== What is expected ==
For the records below, tally every line that has the word "blue" and reply with the number alone.

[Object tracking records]
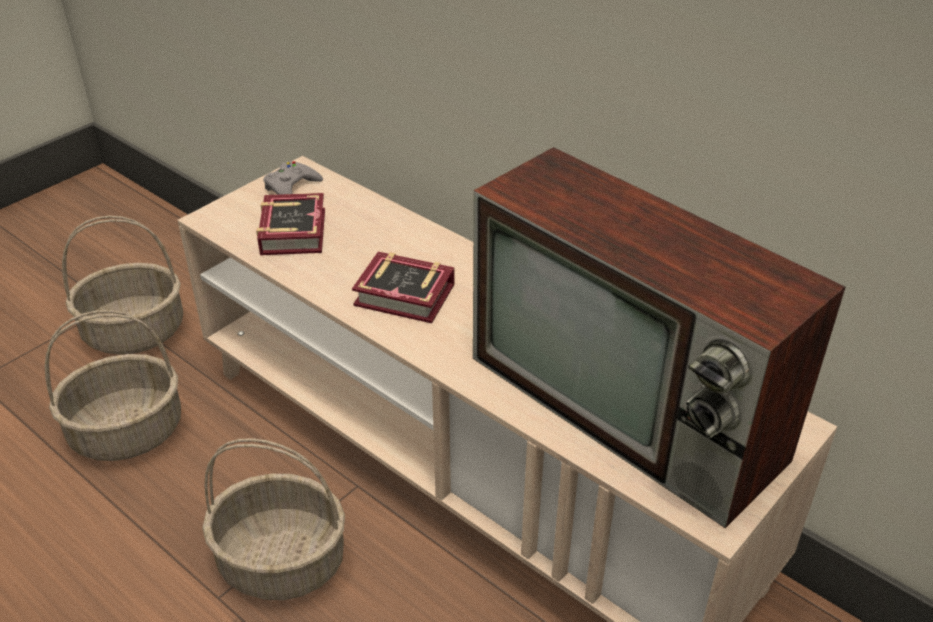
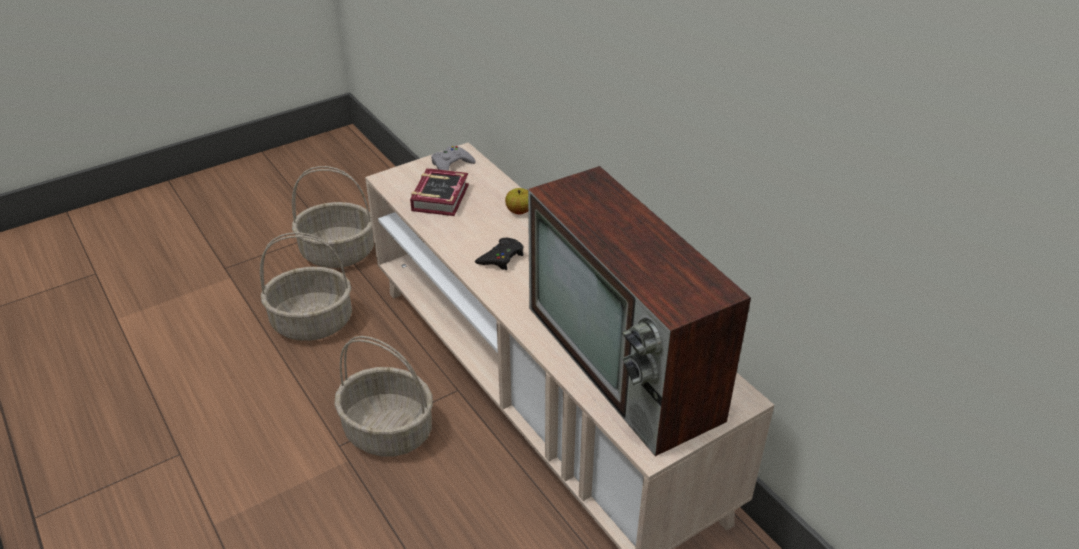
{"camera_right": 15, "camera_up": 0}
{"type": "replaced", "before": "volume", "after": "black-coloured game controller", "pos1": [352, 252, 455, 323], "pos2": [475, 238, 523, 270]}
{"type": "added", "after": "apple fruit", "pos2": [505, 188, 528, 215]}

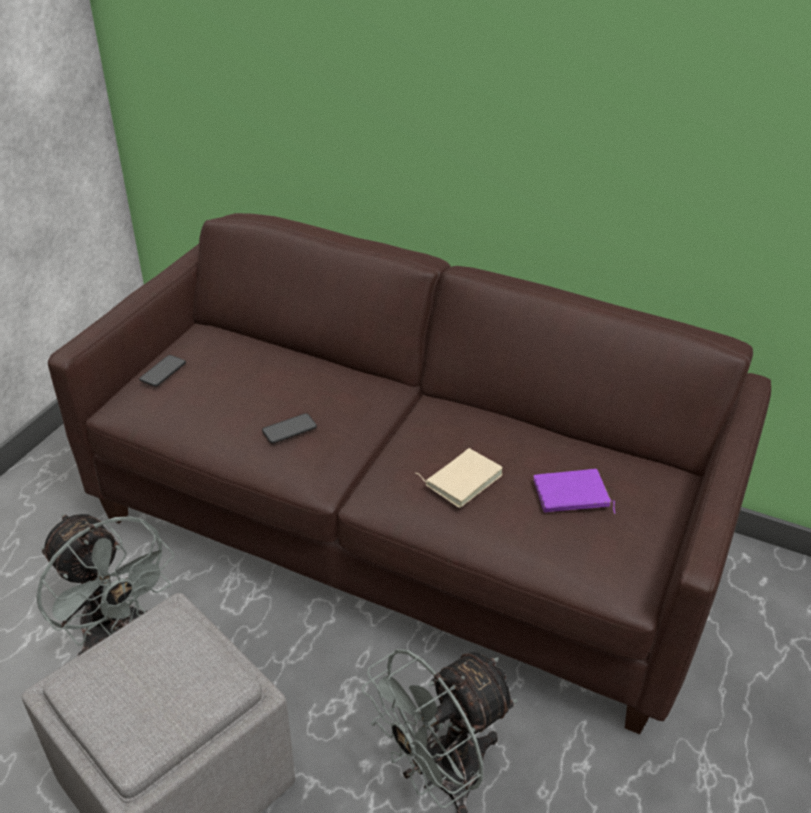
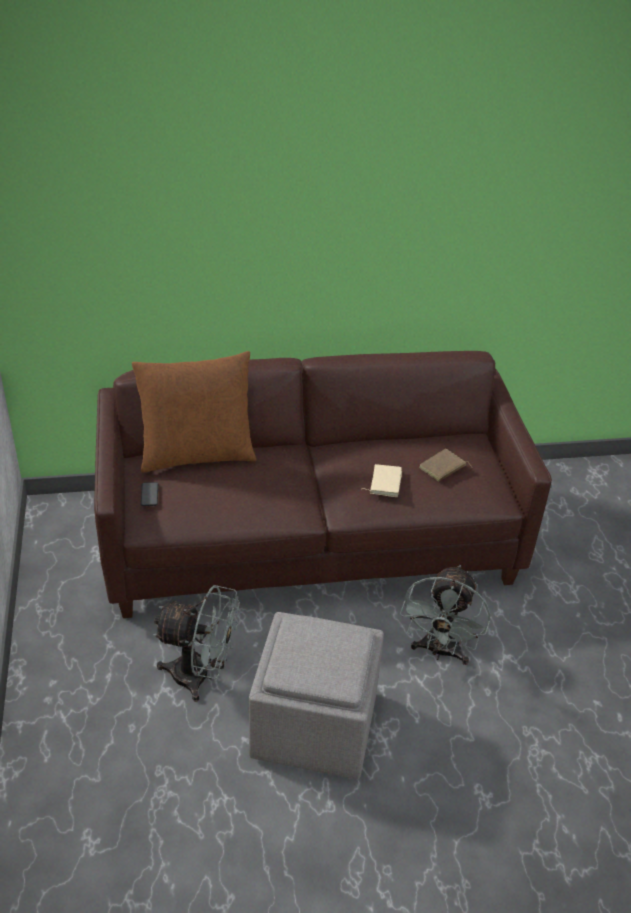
{"camera_right": -35, "camera_up": 0}
{"type": "removed", "before": "handset", "pos1": [262, 413, 317, 444]}
{"type": "recoloured", "before": "purple volume", "after": "brown-coloured volume", "pos1": [533, 469, 615, 514], "pos2": [419, 449, 473, 482]}
{"type": "added", "after": "brown-coloured pillow", "pos2": [132, 351, 257, 473]}

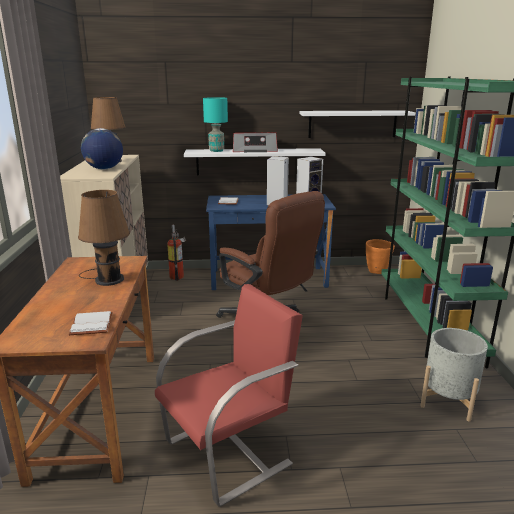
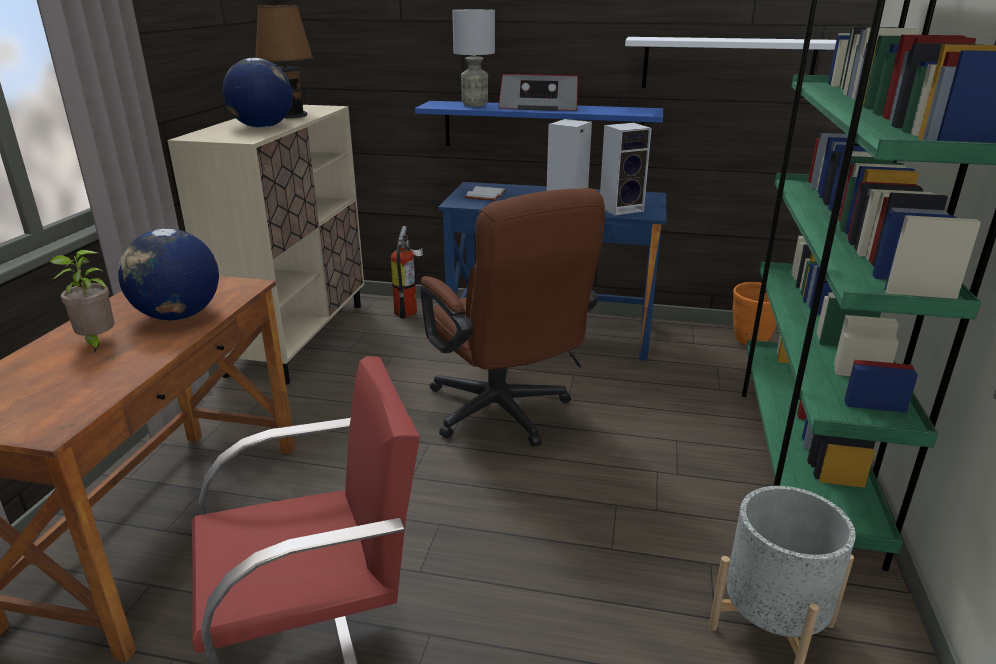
{"camera_right": 15, "camera_up": 5}
{"type": "recoloured", "before": "blue-green tabletop lamp", "after": "greyish tabletop lamp", "pos1": [203, 97, 228, 152], "pos2": [452, 9, 495, 107]}
{"type": "recoloured", "before": "white bracket shelf", "after": "blue bracket shelf", "pos1": [184, 148, 326, 175], "pos2": [415, 101, 663, 146]}
{"type": "replaced", "before": "brown-coloured tabletop lamp", "after": "globe", "pos1": [78, 190, 130, 286], "pos2": [118, 229, 219, 320]}
{"type": "removed", "before": "white volume", "pos1": [69, 311, 113, 335]}
{"type": "added", "after": "plant in a pot", "pos2": [49, 250, 114, 354]}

== Completed task ==
2